The problem: Copy the lines between the one containing "True or false: cloud_state=4" and the one containing "Does any single", inclusive, swapping "category" for "group" and leaving everything else as it is. Omit the pictures.

Supplied records:
--------------------------------------------------
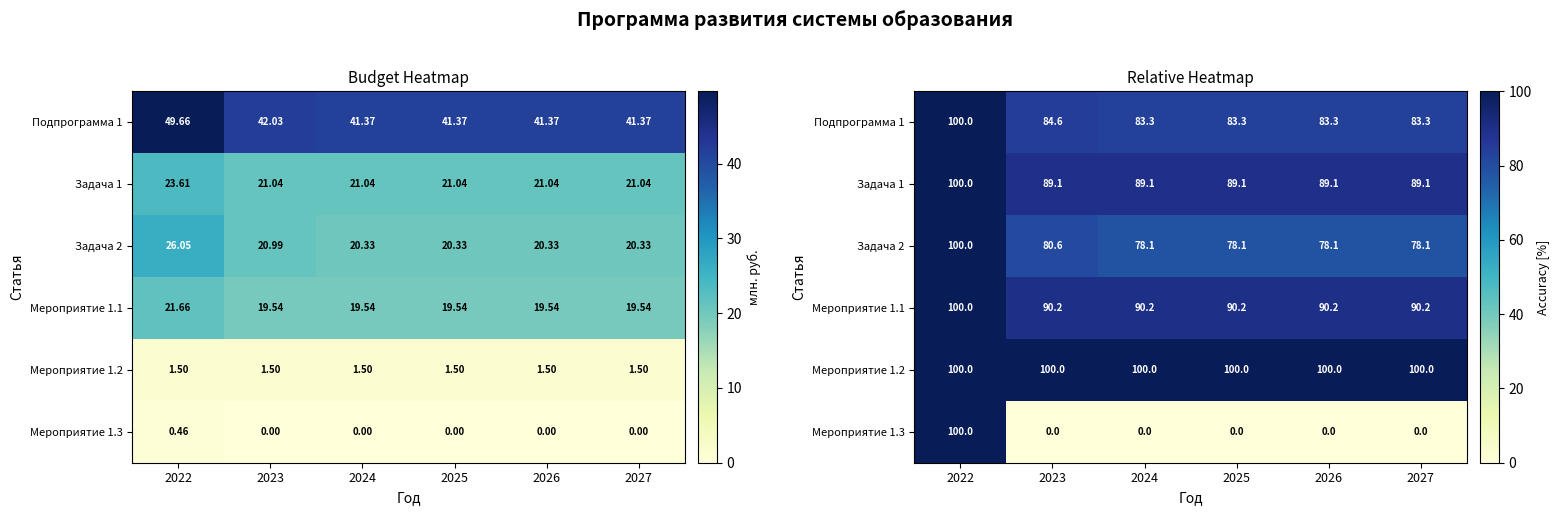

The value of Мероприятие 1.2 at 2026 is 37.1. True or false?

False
--------------------------------------------------
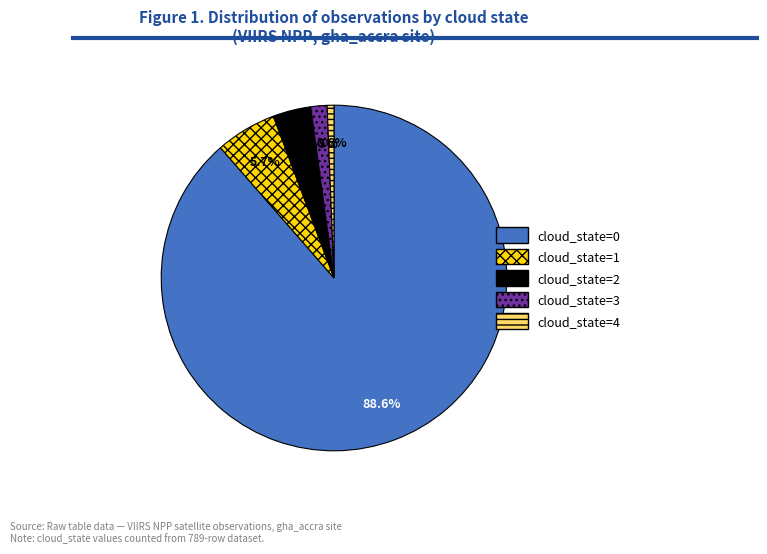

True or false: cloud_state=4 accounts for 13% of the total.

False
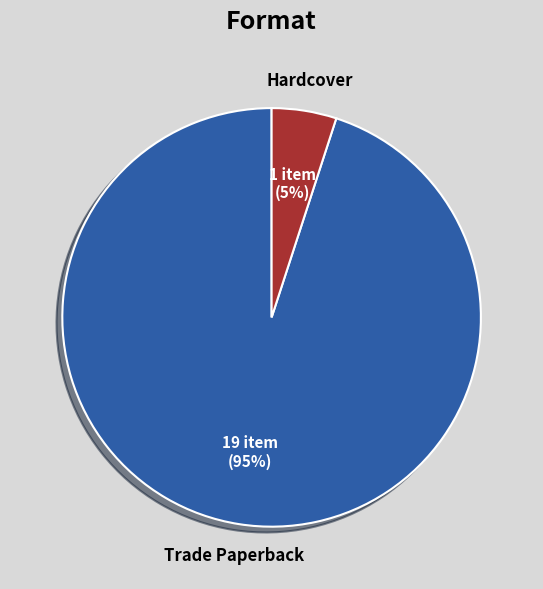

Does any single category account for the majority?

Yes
--------------------------------------------------
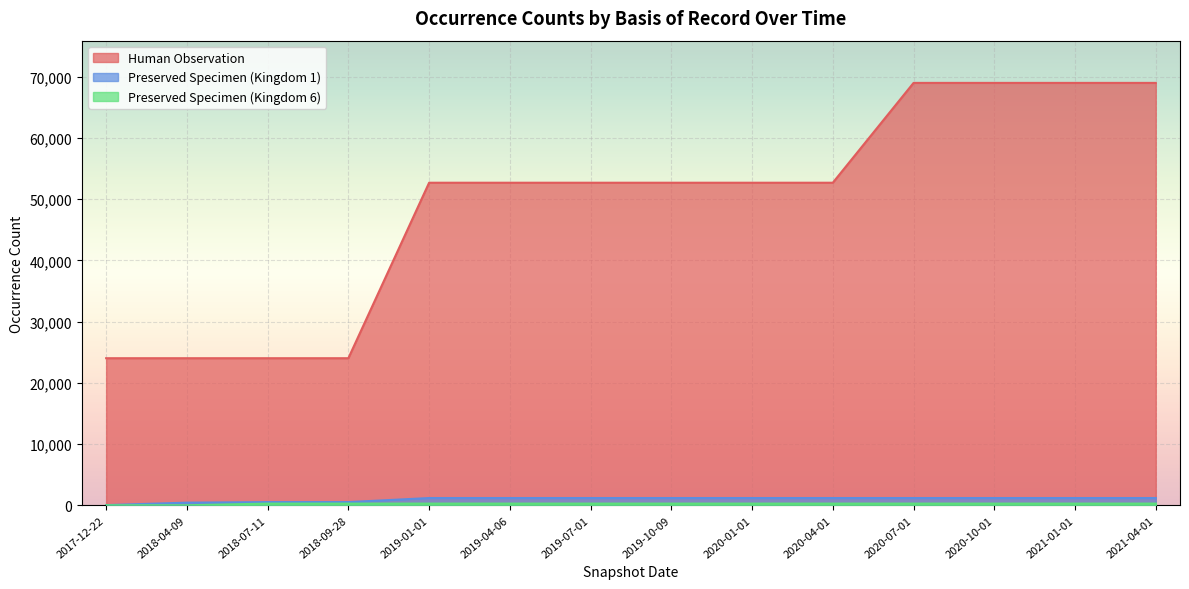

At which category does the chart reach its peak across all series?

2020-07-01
--------------------------------------------------
Response area:
True or false: cloud_state=4 accounts for 13% of the total.

False

Does any single group account for the majority?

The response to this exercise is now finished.